## What to do
Repeat exactly, and only, the lines of the entries below from the one with "2117,7 2117,208 2044,279" through the one with "494,188 508,219 523,263", both ends included.
#####
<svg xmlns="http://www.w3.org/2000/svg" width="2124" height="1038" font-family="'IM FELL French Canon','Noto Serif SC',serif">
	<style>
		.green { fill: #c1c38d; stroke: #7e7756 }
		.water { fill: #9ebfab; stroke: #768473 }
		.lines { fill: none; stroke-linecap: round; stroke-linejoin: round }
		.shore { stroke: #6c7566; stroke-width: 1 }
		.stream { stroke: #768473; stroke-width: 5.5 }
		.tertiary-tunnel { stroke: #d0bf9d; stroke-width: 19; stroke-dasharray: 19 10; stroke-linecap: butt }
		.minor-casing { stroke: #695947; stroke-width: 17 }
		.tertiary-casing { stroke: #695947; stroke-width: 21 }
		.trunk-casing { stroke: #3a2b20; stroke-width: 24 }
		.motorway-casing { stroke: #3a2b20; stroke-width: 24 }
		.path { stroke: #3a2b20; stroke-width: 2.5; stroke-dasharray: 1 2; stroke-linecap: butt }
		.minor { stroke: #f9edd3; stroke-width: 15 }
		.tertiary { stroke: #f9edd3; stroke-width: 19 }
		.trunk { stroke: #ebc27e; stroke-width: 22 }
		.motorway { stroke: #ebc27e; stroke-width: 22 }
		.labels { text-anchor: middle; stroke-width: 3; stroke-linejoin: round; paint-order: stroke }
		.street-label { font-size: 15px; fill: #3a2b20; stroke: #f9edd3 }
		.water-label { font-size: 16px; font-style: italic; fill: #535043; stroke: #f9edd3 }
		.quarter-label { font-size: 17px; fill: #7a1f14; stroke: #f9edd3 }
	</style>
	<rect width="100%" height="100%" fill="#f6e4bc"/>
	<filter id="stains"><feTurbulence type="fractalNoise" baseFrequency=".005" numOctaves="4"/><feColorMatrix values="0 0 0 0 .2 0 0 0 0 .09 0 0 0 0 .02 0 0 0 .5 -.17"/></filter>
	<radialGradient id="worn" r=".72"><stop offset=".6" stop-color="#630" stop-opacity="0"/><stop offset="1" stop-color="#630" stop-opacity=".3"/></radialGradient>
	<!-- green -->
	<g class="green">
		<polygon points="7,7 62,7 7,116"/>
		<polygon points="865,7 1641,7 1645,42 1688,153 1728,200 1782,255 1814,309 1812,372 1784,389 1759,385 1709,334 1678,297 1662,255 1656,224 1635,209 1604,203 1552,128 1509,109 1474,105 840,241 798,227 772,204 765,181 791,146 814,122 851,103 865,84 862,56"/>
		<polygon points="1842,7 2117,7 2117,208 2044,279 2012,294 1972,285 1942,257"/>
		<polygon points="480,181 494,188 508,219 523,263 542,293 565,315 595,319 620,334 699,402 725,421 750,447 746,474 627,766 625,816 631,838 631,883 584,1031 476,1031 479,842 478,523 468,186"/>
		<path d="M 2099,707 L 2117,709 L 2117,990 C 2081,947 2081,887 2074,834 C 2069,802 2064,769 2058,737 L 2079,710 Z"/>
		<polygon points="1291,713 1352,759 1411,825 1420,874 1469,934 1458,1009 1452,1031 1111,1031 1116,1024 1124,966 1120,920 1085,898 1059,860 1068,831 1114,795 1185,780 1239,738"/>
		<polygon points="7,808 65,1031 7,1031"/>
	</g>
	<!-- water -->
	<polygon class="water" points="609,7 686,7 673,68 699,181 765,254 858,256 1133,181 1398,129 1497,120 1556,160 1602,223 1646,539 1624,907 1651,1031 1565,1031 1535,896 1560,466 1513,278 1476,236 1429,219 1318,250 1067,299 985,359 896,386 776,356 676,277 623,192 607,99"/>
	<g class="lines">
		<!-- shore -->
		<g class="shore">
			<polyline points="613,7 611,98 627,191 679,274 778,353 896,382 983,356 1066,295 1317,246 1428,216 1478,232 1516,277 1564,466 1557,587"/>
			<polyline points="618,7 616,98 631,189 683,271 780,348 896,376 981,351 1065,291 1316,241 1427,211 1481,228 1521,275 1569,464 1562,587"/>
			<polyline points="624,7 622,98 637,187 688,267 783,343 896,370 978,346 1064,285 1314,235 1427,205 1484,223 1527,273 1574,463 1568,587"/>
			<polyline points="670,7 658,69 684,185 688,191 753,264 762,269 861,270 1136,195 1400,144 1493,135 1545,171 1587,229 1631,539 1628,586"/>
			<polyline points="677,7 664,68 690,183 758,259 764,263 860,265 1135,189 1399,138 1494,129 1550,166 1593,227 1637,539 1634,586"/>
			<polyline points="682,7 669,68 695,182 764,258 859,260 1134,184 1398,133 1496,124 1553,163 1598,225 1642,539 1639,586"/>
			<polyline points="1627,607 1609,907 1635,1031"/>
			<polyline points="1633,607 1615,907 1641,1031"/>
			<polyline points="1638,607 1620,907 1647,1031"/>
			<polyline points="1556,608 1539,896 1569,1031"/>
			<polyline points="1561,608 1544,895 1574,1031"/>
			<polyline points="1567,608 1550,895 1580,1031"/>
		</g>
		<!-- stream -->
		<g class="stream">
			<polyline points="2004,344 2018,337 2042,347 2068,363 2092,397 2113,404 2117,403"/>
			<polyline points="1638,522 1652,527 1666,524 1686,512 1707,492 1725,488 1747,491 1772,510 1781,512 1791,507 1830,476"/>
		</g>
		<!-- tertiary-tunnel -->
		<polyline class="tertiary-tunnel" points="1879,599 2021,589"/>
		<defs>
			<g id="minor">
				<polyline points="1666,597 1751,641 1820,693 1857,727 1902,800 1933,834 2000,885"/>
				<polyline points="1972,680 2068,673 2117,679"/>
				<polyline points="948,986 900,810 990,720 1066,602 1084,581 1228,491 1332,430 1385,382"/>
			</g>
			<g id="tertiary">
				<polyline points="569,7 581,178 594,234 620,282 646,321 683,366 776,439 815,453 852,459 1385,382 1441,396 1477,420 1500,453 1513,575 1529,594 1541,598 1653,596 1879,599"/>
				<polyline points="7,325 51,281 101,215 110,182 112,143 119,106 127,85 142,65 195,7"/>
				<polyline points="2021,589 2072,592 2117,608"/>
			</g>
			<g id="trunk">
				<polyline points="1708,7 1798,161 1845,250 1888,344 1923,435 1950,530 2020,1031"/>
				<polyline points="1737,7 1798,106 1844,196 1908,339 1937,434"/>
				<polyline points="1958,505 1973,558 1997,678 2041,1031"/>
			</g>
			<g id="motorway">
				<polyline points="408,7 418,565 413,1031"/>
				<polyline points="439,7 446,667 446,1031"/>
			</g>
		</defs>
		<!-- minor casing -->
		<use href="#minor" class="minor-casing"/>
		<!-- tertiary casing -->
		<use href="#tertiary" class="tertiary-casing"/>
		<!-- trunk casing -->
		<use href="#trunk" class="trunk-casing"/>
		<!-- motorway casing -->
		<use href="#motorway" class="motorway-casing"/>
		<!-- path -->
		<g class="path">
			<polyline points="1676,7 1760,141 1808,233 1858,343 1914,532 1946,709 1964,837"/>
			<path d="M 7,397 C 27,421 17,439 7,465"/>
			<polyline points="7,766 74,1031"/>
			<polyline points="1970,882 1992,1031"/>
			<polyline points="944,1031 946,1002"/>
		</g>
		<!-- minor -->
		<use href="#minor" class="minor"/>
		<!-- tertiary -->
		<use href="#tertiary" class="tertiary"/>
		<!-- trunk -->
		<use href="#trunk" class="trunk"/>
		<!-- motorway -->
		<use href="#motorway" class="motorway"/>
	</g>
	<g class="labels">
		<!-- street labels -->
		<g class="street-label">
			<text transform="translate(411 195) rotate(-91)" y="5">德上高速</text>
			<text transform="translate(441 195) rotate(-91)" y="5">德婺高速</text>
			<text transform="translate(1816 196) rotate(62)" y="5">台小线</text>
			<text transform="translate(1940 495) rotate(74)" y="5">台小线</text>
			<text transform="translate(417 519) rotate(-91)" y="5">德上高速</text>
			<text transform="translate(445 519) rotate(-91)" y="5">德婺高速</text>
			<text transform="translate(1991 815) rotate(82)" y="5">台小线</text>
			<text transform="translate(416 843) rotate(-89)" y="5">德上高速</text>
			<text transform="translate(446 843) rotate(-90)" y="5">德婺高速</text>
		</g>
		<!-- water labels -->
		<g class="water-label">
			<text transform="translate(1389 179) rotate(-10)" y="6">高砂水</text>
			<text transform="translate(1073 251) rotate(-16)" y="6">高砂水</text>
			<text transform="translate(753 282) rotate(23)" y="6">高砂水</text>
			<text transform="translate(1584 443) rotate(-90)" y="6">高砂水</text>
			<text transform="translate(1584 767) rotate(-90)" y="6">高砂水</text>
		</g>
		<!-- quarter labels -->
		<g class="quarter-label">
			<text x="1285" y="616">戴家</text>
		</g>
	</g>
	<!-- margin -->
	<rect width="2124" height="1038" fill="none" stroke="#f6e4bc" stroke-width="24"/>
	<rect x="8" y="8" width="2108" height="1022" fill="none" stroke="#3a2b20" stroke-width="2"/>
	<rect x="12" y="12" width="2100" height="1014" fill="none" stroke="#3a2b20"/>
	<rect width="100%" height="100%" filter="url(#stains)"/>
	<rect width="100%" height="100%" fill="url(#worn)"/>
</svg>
#####
## Response
		<polygon points="1842,7 2117,7 2117,208 2044,279 2012,294 1972,285 1942,257"/>
		<polygon points="480,181 494,188 508,219 523,263 542,293 565,315 595,319 620,334 699,402 725,421 750,447 746,474 627,766 625,816 631,838 631,883 584,1031 476,1031 479,842 478,523 468,186"/>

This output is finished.